A beloved ship reimagined: Oceania Marina’s sweeping transformation
There is a particular kind of traveler for whom a cruise is not merely a vacation but a considered act of curation — one where the quality of the bouillabaisse matters as much as the port of call, and where the weight of a wine glass says something quietly important about the standard of the whole enterprise. For these travelers, Oceania Cruises has long occupied a singular space. Now, the brand is preparing to take that proposition significantly further.

Oceania Cruises has announced a comprehensive reinspiration of Marina, one of its most admired ships, with the 1,250-guest vessel scheduled to enter dry dock in October 2026. The project is the latest undertaking within the line’s new OceaniaNEXT program — an ambitious fleetwide initiative designed to bring every ship into alignment with the design language and experiential standard of its forthcoming newbuilds, with five Sonata Class vessels on order between 2027 and 2037.
Staterooms and suites, reimagined from the ground up
Every stateroom aboard Marina will be fully redesigned — new layouts, new furnishings and entirely new bathrooms finished in marble and fitted with rainforest showers.
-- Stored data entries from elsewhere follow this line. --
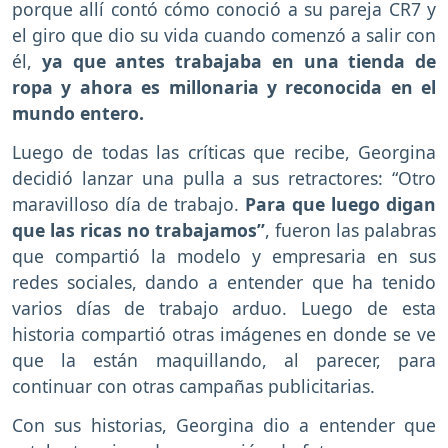
porque allí contó cómo conoció a su pareja CR7 y
el giro que dio su vida cuando comenzó a salir con
él,
ya que antes trabajaba en una tienda de
ropa y ahora es millonaria y reconocida en el
mundo entero.
Luego de todas las críticas que recibe, Georgina
decidió lanzar una pulla a sus retractores: “Otro
maravilloso día de trabajo.
Para que luego digan
que las ricas no trabajamos”
, fueron las palabras
que compartió la modelo y empresaria en sus
redes sociales, dando a entender que ha tenido
varios días de trabajo arduo. Luego de esta
historia compartió otras imágenes en donde se ve
que la están maquillando, al parecer, para
continuar con otras campañas publicitarias.
Con sus historias, Georgina dio a entender que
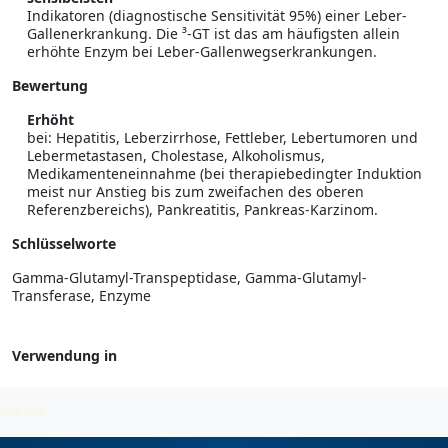
Indikatoren (diagnostische Sensitivität 95%) einer Leber-
Gallenerkrankung. Die ³-GT ist das am häufigsten allein
erhöhte Enzym bei Leber-Gallenwegserkrankungen.
Bewertung
Erhöht
bei: Hepatitis, Leberzirrhose, Fettleber, Lebertumoren und
Lebermetastasen, Cholestase, Alkoholismus,
Medikamenteneinnahme (bei therapiebedingter Induktion
meist nur Anstieg bis zum zweifachen des oberen
Referenzbereichs), Pankreatitis, Pankreas-Karzinom.
Schlüsselworte
Gamma-Glutamyl-Transpeptidase, Gamma-Glutamyl-
Transferase, Enzyme
Verwendung in
Klinische Chemie
2026-08-06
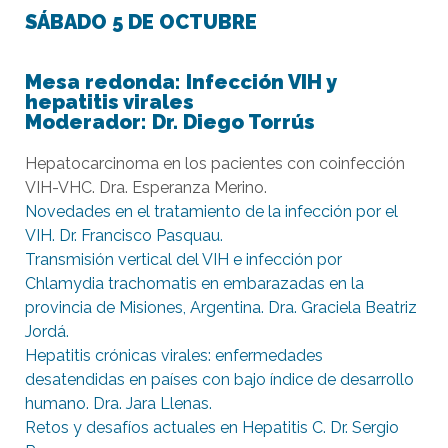
SÁBADO 5 DE OCTUBRE
Mesa redonda: Infección VIH y
hepatitis virales
Moderador: Dr. Diego Torrús
Hepatocarcinoma en los pacientes con coinfección
VIH-VHC. Dra. Esperanza Merino.
Novedades en el tratamiento de la infección por el
VIH. Dr. Francisco Pasquau.
Transmisión vertical del VIH e infección por
Chlamydia trachomatis en embarazadas en la
provincia de Misiones, Argentina. Dra. Graciela Beatriz
Jordá.
Hepatitis crónicas virales: enfermedades
desatendidas en países con bajo índice de desarrollo
humano. Dra. Jara Llenas.
Retos y desafíos actuales en Hepatitis C. Dr. Sergio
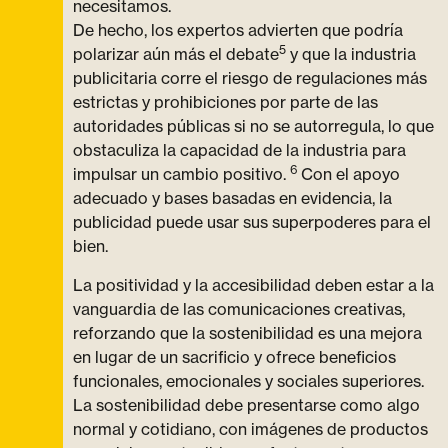
necesitamos.
De hecho, los expertos advierten que podría
5
polarizar aún más el debate
y que la industria
publicitaria corre el riesgo de regulaciones más
estrictas y prohibiciones por parte de las
autoridades públicas si no se autorregula, lo que
obstaculiza la capacidad de la industria para
6
impulsar un cambio positivo.
Con el apoyo
adecuado y bases basadas en evidencia, la
publicidad puede usar sus superpoderes para el
bien.
La positividad y la accesibilidad deben estar a la
vanguardia de las comunicaciones creativas,
reforzando que la sostenibilidad es una mejora
en lugar de un sacrificio y ofrece beneficios
funcionales, emocionales y sociales superiores.
La sostenibilidad debe presentarse como algo
normal y cotidiano, con imágenes de productos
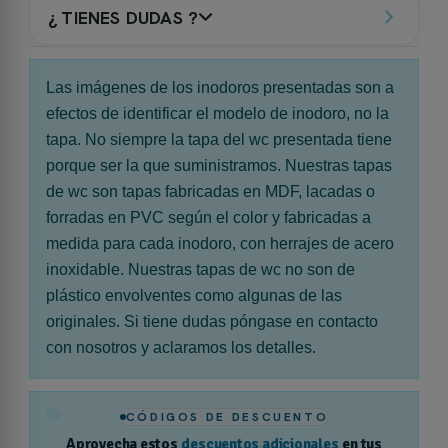
¿ TIENES DUDAS ?
Las imágenes de los inodoros presentadas son a
efectos de identificar el modelo de inodoro, no la
tapa. No siempre la tapa del wc presentada tiene
porque ser la que suministramos. Nuestras tapas
de wc son tapas fabricadas en MDF, lacadas o
forradas en PVC según el color y fabricadas a
medida para cada inodoro, con herrajes de acero
inoxidable. Nuestras tapas de wc no son de
plástico envolventes como algunas de las
originales. Si tiene dudas póngase en contacto
con nosotros y aclaramos los detalles.
%
CÓDIGOS DE DESCUENTO
Aprovecha estos
descuentos adicionales
en tus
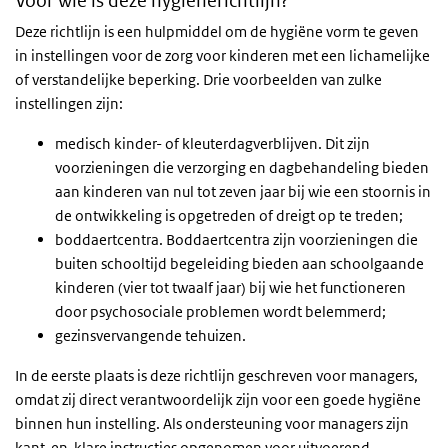
Voor wie is deze hygiënerichtlijn?
Deze richtlijn is een hulpmiddel om de hygiëne vorm te geven
in instellingen voor de zorg voor kinderen met een lichamelijke
of verstandelijke beperking. Drie voorbeelden van zulke
instellingen zijn:
medisch kinder- of kleuterdagverblijven. Dit zijn
voorzieningen die verzorging en dagbehandeling bieden
aan kinderen van nul tot zeven jaar bij wie een stoornis in
de ontwikkeling is opgetreden of dreigt op te treden;
boddaertcentra. Boddaertcentra zijn voorzieningen die
buiten schooltijd begeleiding bieden aan schoolgaande
kinderen (vier tot twaalf jaar) bij wie het functioneren
door psychosociale problemen wordt belemmerd;
gezinsvervangende tehuizen.
In de eerste plaats is deze richtlijn geschreven voor managers,
omdat zij direct verantwoordelijk zijn voor een goede hygiëne
binnen hun instelling. Als ondersteuning voor managers zijn
kant-en-klare instructies opgenomen voor uitvoerend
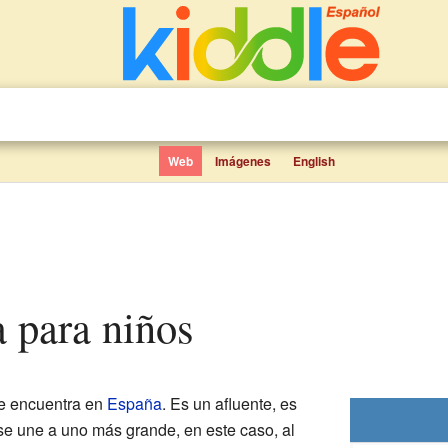
Web
Imágenes
English
a para niños
e encuentra en
España
. Es un afluente, es
se une a uno más grande, en este caso, al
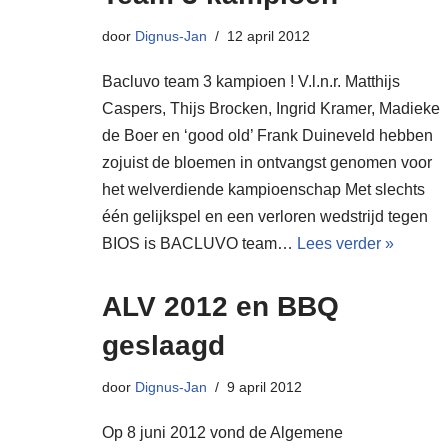
door
Dignus-Jan
12 april 2012
Bacluvo team 3 kampioen ! V.l.n.r. Matthijs
Caspers, Thijs Brocken, Ingrid Kramer, Madieke
de Boer en ‘good old’ Frank Duineveld hebben
zojuist de bloemen in ontvangst genomen voor
het welverdiende kampioenschap Met slechts
één gelijkspel en een verloren wedstrijd tegen
BIOS is BACLUVO team…
Lees verder »
ALV 2012 en BBQ
geslaagd
door
Dignus-Jan
9 april 2012
Op 8 juni 2012 vond de Algemene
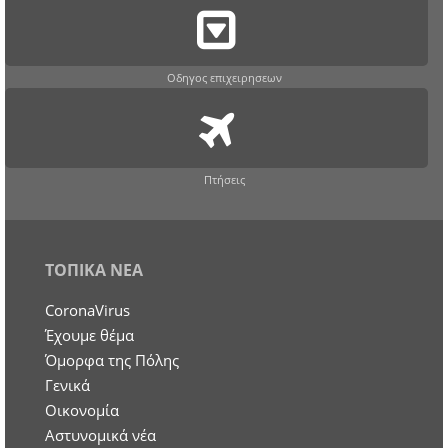
Οδηγος επιχειρησεων
Πτήσεις
ΤΟΠΙΚΑ ΝΕΑ
CoronaVirus
Έχουμε θέμα
Όμορφα της Πόλης
Γενικά
Οικονομία
Aστυνομικά νέα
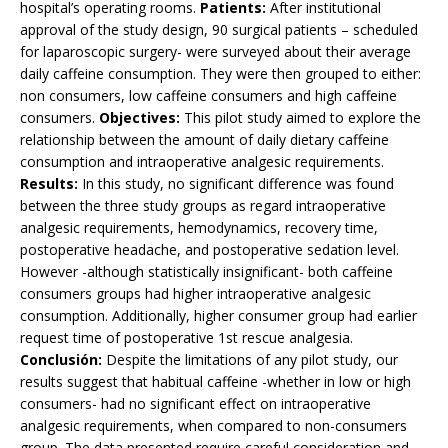
hospital’s operating rooms.
Patients:
After institutional
approval of the study design, 90 surgical patients – scheduled
for laparoscopic surgery- were surveyed about their average
daily caffeine consumption. They were then grouped to either:
non consumers, low caffeine consumers and high caffeine
consumers.
Objectives:
This pilot study aimed to explore the
relationship between the amount of daily dietary caffeine
consumption and intraoperative analgesic requirements.
Results:
In this study, no significant difference was found
between the three study groups as regard intraoperative
analgesic requirements, hemodynamics, recovery time,
postoperative headache, and postoperative sedation level.
However -although statistically insignificant- both caffeine
consumers groups had higher intraoperative analgesic
consumption. Additionally, higher consumer group had earlier
request time of postoperative 1st rescue analgesia.
Conclusión:
Despite the limitations of any pilot study, our
results suggest that habitual caffeine -whether in low or high
consumers- had no significant effect on intraoperative
analgesic requirements, when compared to non-consumers
group. The data presented require careful consideration and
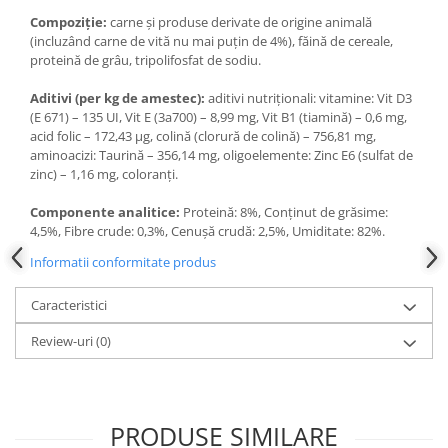
Compoziție:
carne și produse derivate de origine animală
(incluzând carne de vită nu mai puțin de 4%), făină de cereale,
proteină de grâu, tripolifosfat de sodiu.
Aditivi (per kg de amestec):
aditivi nutriționali: vitamine: Vit D3
(E 671) – 135 UI, Vit E (3a700) – 8,99 mg, Vit B1 (tiamină) – 0,6 mg,
acid folic – 172,43 μg, colină (clorură de colină) – 756,81 mg,
aminoacizi: Taurină – 356,14 mg, oligoelemente: Zinc E6 (sulfat de
zinc) – 1,16 mg, coloranți.
Componente analitice:
Proteină: 8%, Conținut de grăsime:
4,5%, Fibre crude: 0,3%, Cenușă crudă: 2,5%, Umiditate: 82%.
Informatii conformitate produs
Caracteristici
Review-uri
(0)
PRODUSE SIMILARE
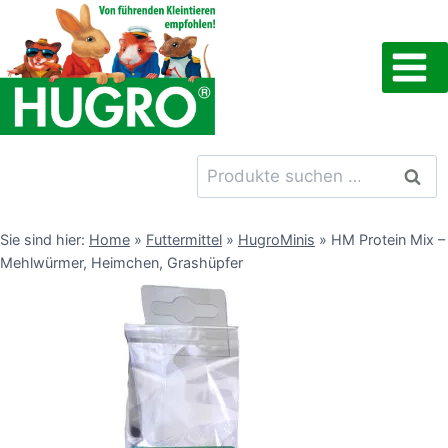
Zum
Inhalt
springen
Suchen
Such
nach:
Sie sind hier:
Home
»
Futtermittel
»
HugroMinis
»
HM Protein Mix –
Mehlwürmer, Heimchen, Grashüpfer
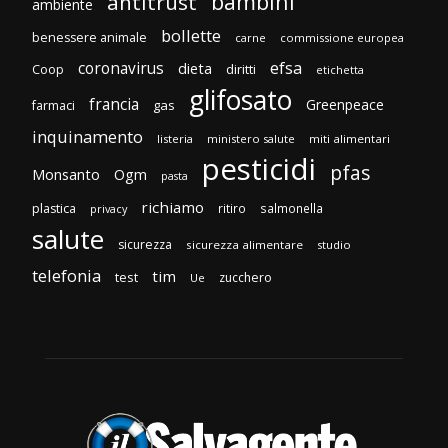
bambini
antitrust
ambiente
bollette
benessere animale
carne
commissione europea
efsa
coronavirus
dieta
diritti
Coop
etichetta
glifosato
francia
Greenpeace
gas
farmaci
inquinamento
listeria
ministero salute
miti alimentari
pesticidi
pfas
Monsanto
Ogm
pasta
richiamo
plastica
ritiro
salmonella
privacy
salute
sicurezza
sicurezza alimentare
studio
telefonia
tim
test
zucchero
Ue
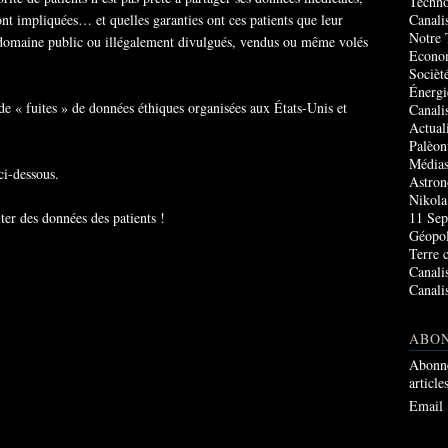
Techno
Canali
nt impliquées… et quelles garanties ont ces patients que leur
Notre 
 domaine public ou illégalement divulgués, vendus ou même volés
Econo
Socièté
Énergi
e « fuites » de données éthiques organisées aux États-Unis et
Canali
Actual
Palèon
Média
ci-dessous.
Astro
Nikola
11 Sep
ter des données des patients !
Géopol
Terre 
Canali
Canali
ABO
Abonne
article
Email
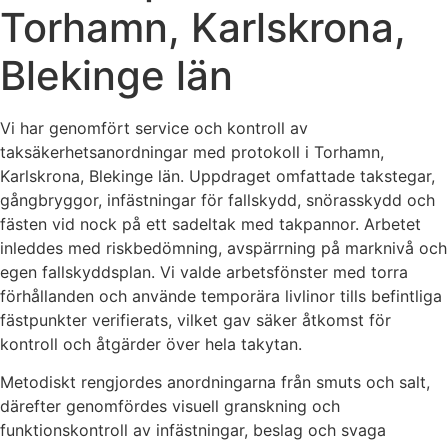
Torhamn, Karlskrona,
Blekinge län
Vi har genomfört service och kontroll av
taksäkerhetsanordningar med protokoll i Torhamn,
Karlskrona, Blekinge län. Uppdraget omfattade takstegar,
gångbryggor, infästningar för fallskydd, snörasskydd och
fästen vid nock på ett sadeltak med takpannor. Arbetet
inleddes med riskbedömning, avspärrning på marknivå och
egen fallskyddsplan. Vi valde arbetsfönster med torra
förhållanden och använde temporära livlinor tills befintliga
fästpunkter verifierats, vilket gav säker åtkomst för
kontroll och åtgärder över hela takytan.
Metodiskt rengjordes anordningarna från smuts och salt,
därefter genomfördes visuell granskning och
funktionskontroll av infästningar, beslag och svaga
The suite categories will also be refreshed to bring them into step with enhancements already delivered elsewhere in the fleet.


New spaces for food, drink and discovery
The Grand Lounge is to be enlarged and will gain the Founders Bar, an atmospheric addition devoted to artisanal cocktails — barrel-aged Negronis and inventive small-batch gin creations — that promises to become one of those quietly essential shipboard destinations. The Baristas coffee house will be elevated with a new dedicated Bakery, bringing a daily rotation of French and Italian pastries that make the morning cappuccino ritual considerably harder to abandon.
Perhaps the most significant addition is the new Chef’s Studio, replacing the former Artist Loft. Oceania’s culinary reputation has always rested not just on what arrives at the table but on its genuine investment in food education. The Chef’s Studio will expand that through demonstrations, immersive food and wine tastings, and hands-on sessions with culinary experts.
The four signature specialty restaurants — Polo Grill, Red Ginger, Toscana and Jacques — will each receive design refreshes alongside state-of-the-art galley improvements.
The constant that no dry dock can touch
What will not change is the quality of service that has always defined the Oceania experience — a warmth and attentiveness that goes well beyond formal hospitality. Marina’s reinspiration is Oceania’s clearest statement yet about where the luxury small-ship sector is heading and the standard it intends to set when it gets there.